*Esercizio assegnato 1*: Trascrivi la parte del brano sui banchieri centrali e il cambiamento climatico compresa tra "I principali temi" e "sul sistema assicurativo.", estremi inclusi.

*Estratto fornito*:
·····

La cosa ha suscitato numerose perplessità. D’altronde, il ruolo tradizionale dei banchieri centrali è di occuparsi di stabilità dei prezzi e di supportare il sistema bancario: da quando si interessano di ambiente?
Tuttavia, è proprio della solidità del sistema finanziario che Mark Carney si preoccupa quando sceglie di discutere i possibili effetti del cambiamento climatico.
È infatti diventato sempre più chiaro in tempi recenti come i legami tra finanza – largamente intesa come sistema globale del credito – e sostenibilità del sistema economico sono molteplici e profondi, e ben presto destinati a diventare più stretti.
I principali temi identificati da Carney sono due. Innanzitutto, eventuali sconvolgimenti ambientali potrebbero provocare danni ingenti a infrastrutture e capitale produttivo; questo avrebbe importanti ripercussioni sul sistema assicurativo.

·····

*Estratti del dataset*:
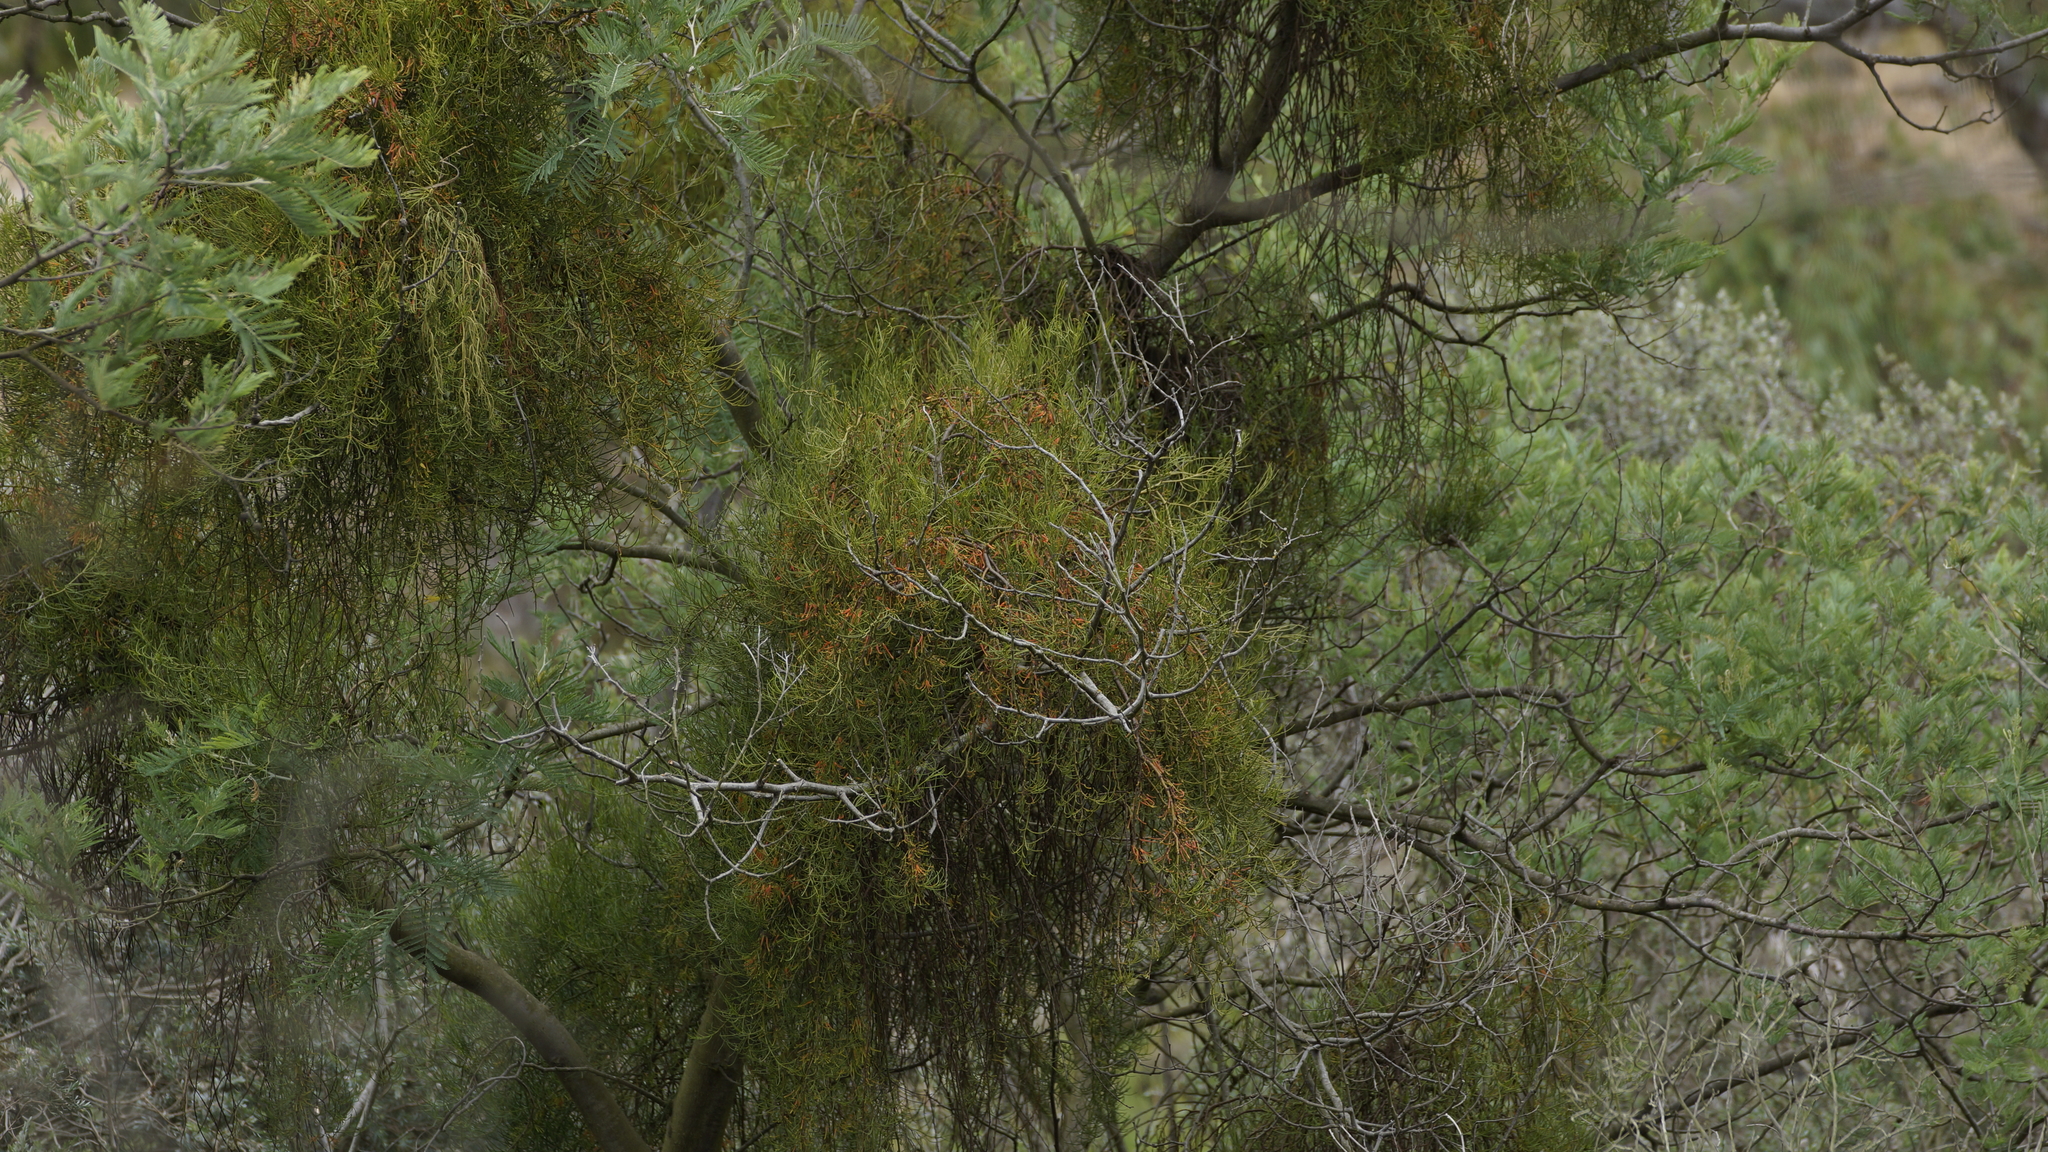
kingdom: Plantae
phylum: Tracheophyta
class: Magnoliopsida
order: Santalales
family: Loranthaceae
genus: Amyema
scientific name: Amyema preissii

·····

*Esercizio assegnato 2*: Riscrivi tutte le righe del dataset come CSV a due colonne, testo e risposta, con una riga per ciascuna e ogni campo tra virgolette, sostituendo gli a capo con spazi. Escludi le immagini dalla risposta.

*Risposta corretta 1*:
I principali temi identificati da Carney sono due. Innanzitutto, eventuali sconvolgimenti ambientali potrebbero provocare danni ingenti a infrastrutture e capitale produttivo; questo avrebbe importanti ripercussioni sul sistema assicurativo.

*Risposta corretta 2*:
testo,risposta
"kingdom:","Plantae"
"phylum:","Tracheophyta"
"class:","Magnoliopsida"
"order:","Santalales"
"family:","Loranthaceae"
"genus:","Amyema"
"scientific name:","Amyema preissii"